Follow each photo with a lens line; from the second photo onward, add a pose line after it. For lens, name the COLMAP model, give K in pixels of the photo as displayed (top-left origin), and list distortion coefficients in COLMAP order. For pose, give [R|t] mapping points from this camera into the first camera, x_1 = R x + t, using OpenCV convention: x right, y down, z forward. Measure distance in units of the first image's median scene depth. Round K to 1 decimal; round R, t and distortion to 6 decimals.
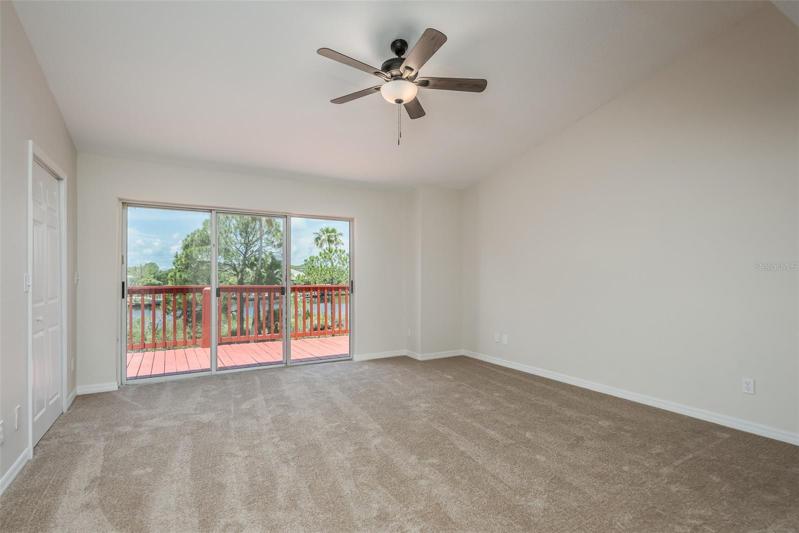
lens RADIAL K [[387.7, 0, 400.8], [0, 387.7, 272.7], [0, 0, 1]] dist [0.004568, -0.000685]
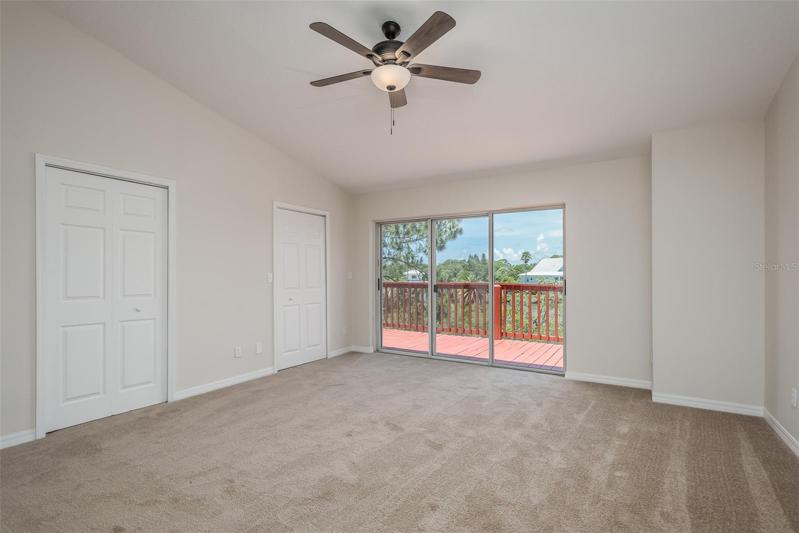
lens RADIAL K [[387.7, 0, 398.0], [0, 387.7, 267.1], [0, 0, 1]] dist [0.004568, -0.000685]
pose [[0.473089, -0.016865, -0.880853, 0.513011], [0.008144, 0.999858, -0.014770, 0.003931], [0.880977, -0.000187, 0.473159, 0.353351]]
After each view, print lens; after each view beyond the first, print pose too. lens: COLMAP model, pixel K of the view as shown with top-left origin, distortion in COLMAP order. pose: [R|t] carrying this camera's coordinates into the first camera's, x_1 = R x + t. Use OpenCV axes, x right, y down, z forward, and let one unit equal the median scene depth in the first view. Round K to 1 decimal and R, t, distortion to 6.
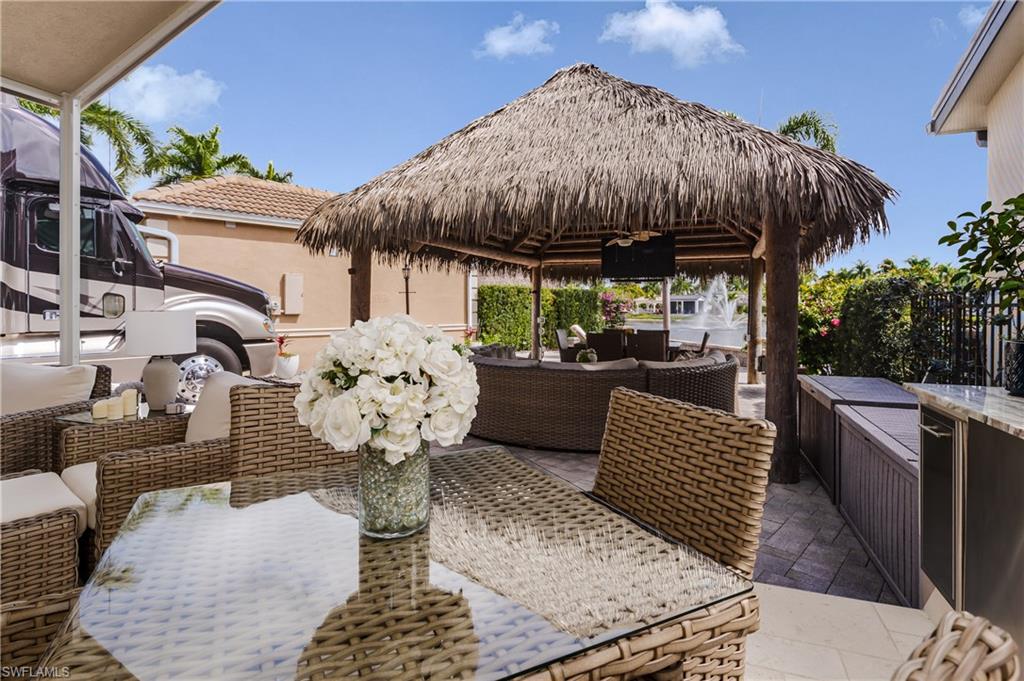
lens RADIAL K [[502.4, 0, 513.1], [0, 502.4, 309.0], [0, 0, 1]] dist [0.005560, -0.001221]
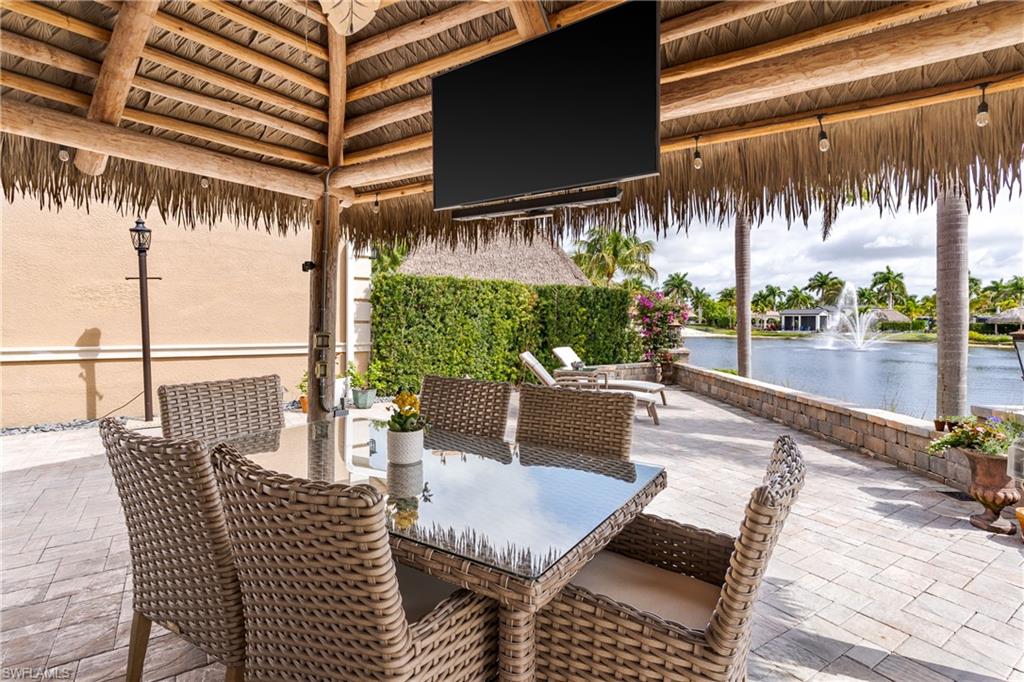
lens RADIAL K [[502.4, 0, 505.6], [0, 502.4, 321.4], [0, 0, 1]] dist [0.005560, -0.001221]
pose [[0.978767, 0.010182, -0.204725, 0.193928], [-0.010584, 0.999944, -0.000866, 0.004843], [0.204705, 0.003014, 0.978819, 0.486504]]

______

Quote every item above word for word, leaving out the pictures.

> **Response area**
Follow each photo with a lens line; from the second photo onward, add a pose line after it. For lens, name the COLMAP model, give K in pixels of the photo as displayed (top-left origin), and list distortion coefficients in COLMAP order. For pose, give [R|t] mapping points from this camera into the first camera, x_1 = R x + t, using OpenCV convention: x right, y down, z forward. Measure distance in units of the first image's median scene depth. Round K to 1 decimal; round R, t and distortion to 6 decimals.
lens RADIAL K [[387.7, 0, 400.8], [0, 387.7, 272.7], [0, 0, 1]] dist [0.004568, -0.000685]
lens RADIAL K [[387.7, 0, 398.0], [0, 387.7, 267.1], [0, 0, 1]] dist [0.004568, -0.000685]
pose [[0.473089, -0.016865, -0.880853, 0.513011], [0.008144, 0.999858, -0.014770, 0.003931], [0.880977, -0.000187, 0.473159, 0.353351]]
After each view, print lens; after each view beyond the first, print pose too. lens: COLMAP model, pixel K of the view as shown with top-left origin, distortion in COLMAP order. pose: [R|t] carrying this camera's coordinates into the first camera's, x_1 = R x + t. Use OpenCV axes, x right, y down, z forward, and let one unit equal the median scene depth in the first view. Round K to 1 decimal and R, t, distortion to 6.
lens RADIAL K [[502.4, 0, 513.1], [0, 502.4, 309.0], [0, 0, 1]] dist [0.005560, -0.001221]
lens RADIAL K [[502.4, 0, 505.6], [0, 502.4, 321.4], [0, 0, 1]] dist [0.005560, -0.001221]
pose [[0.978767, 0.010182, -0.204725, 0.193928], [-0.010584, 0.999944, -0.000866, 0.004843], [0.204705, 0.003014, 0.978819, 0.486504]]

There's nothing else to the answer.